Political junkie that I am, I have opinions about the upcoming city elections. My strongest opinion isn’t tied to a candidate or a party, however. Rather, it’s tied to a book: Charles Marohn’s “Strong Towns: A Bottom-Up Revolution to Rebuild American Prosperity.” I’m tempted to buy every mayoral and City Council candidate a copy.
Chuck Marohn is a civil engineer with years of experience in urban planning, who has built a movement out of a few basic insights about urban sustainability. (He came to Wichita for a presentation last year.) Much of his book will sound familiar to anyone acquainted with “new urbanist” principles: namely, that American cities have, over the decades, bought into an ecologically harmful, socially unhealthy suburban, auto-centric model, and need to change. Marohn, however, adds a powerful economic critique to the argument. Specifically, he writes:
1) that most American cities are dependent upon the promise of tax revenue from a never-ending series of debt-driven development schemes;
2) that these development schemes invariably carry with them enormous infrastructure liabilities — the cost of roads, sewer pipes, the electric grid, etc. — which, even if the promised tax revenue arrives (and if often doesn’t), cities will never be able to pay off;
3) and that these looming, budget-busting costs usually just make cities desperate to expand and develop even more, creating ever-more creative financial incentives and entanglements, all in the hopes of attracting enough businesses capable of paying enough taxes so as to persuade investors to purchase municipal bonds, and thus keep the cycle going.
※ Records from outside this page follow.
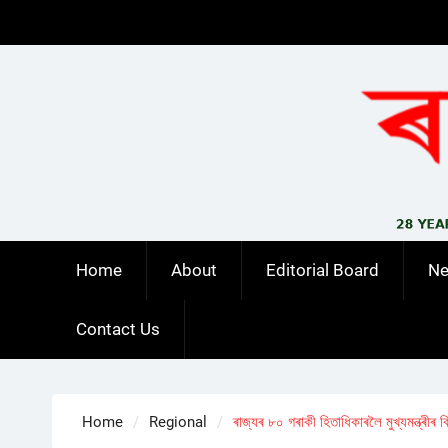
Skip
to
content
Home
About
Editorial Board
N
Contact Us
Home
Regional
ৰাজ্যৰ ৮০ গৰাকী হিতাধিকাৰলৈ মুখ্যমন্ত্ৰীৰ 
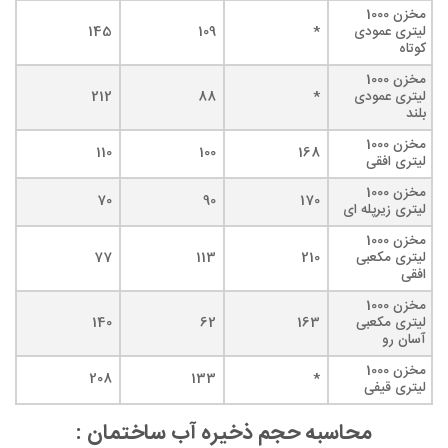
مخزن 1000
لیتری عمودی
*
109
145
کوتاه
مخزن 1000
لیتری عمودی
*
88
212
بلند
مخزن 1000
110
100
168
لیتری افقی
مخزن 1000
70
90
170
لیتری زیرپله ای
مخزن 1000
لیتری مکعبی
210
113
77
افقی
مخزن 1000
لیتری مکعبی
163
62
140
آسان رو
مخزن 1000
208
133
*
لیتری قیفی
محاسبه حجم ذخیره آب ساختمان :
It’s not hard to look at those bullet points and see a reflection of many recent local arguments over development: the reconstruction of Naftzger Park, the relocation of Cargill’s headquarters, the building of the new baseball stadium, and more. Note that there is nothing in Marohn’s work which would necessarily condemn all the TIF districts, corporate partnerships, and land deals that went into any of that; he’s not an instinctive “no,” as some might think. But he is someone who demonstrates that the financing behind so many development deals, when all the costs are added in, is actually quite fragile, with consequences that will handicap cities far into the future.
I can understand Wichita city leaders thinking that our city has no alternative but to craft financing deals this way. Their assumption might be that we’re not small and self-sufficient enough to break away from these patterns and chart our own collective path. Or, we’re not large and wealthy enough to launch alternative funding approaches within our own footprint. Sure, Oklahoma City took the time and built the political support necessary to pay for their new stadium and riverfront developments with taxes, without any outstanding bonds or debt — but we’re not as blessed with generous oil companies as they are, and the last proposed sales tax here was strongly rejected back in 2014. So Wichita, to keep itself growing, just needs to keep finagling whatever financial inducements it can, right?
I don’t have a good response to that, and I don’t demand that candidates for mayor or City Council all come up with complete responses either. But rather than shrugging our shoulders and resting on the usual answers, I hope they’ll at least consider the questions Marohn poses, and be more open to the possibility that growth shouldn’t always be the goal. There clearly are at least a few city workers and candidates who, after looking honestly at Wichita’s population and economic trends, have started to prioritize long-term stability and sustainability. Maybe if our new City Council all reads Marohn together, their numbers will increase.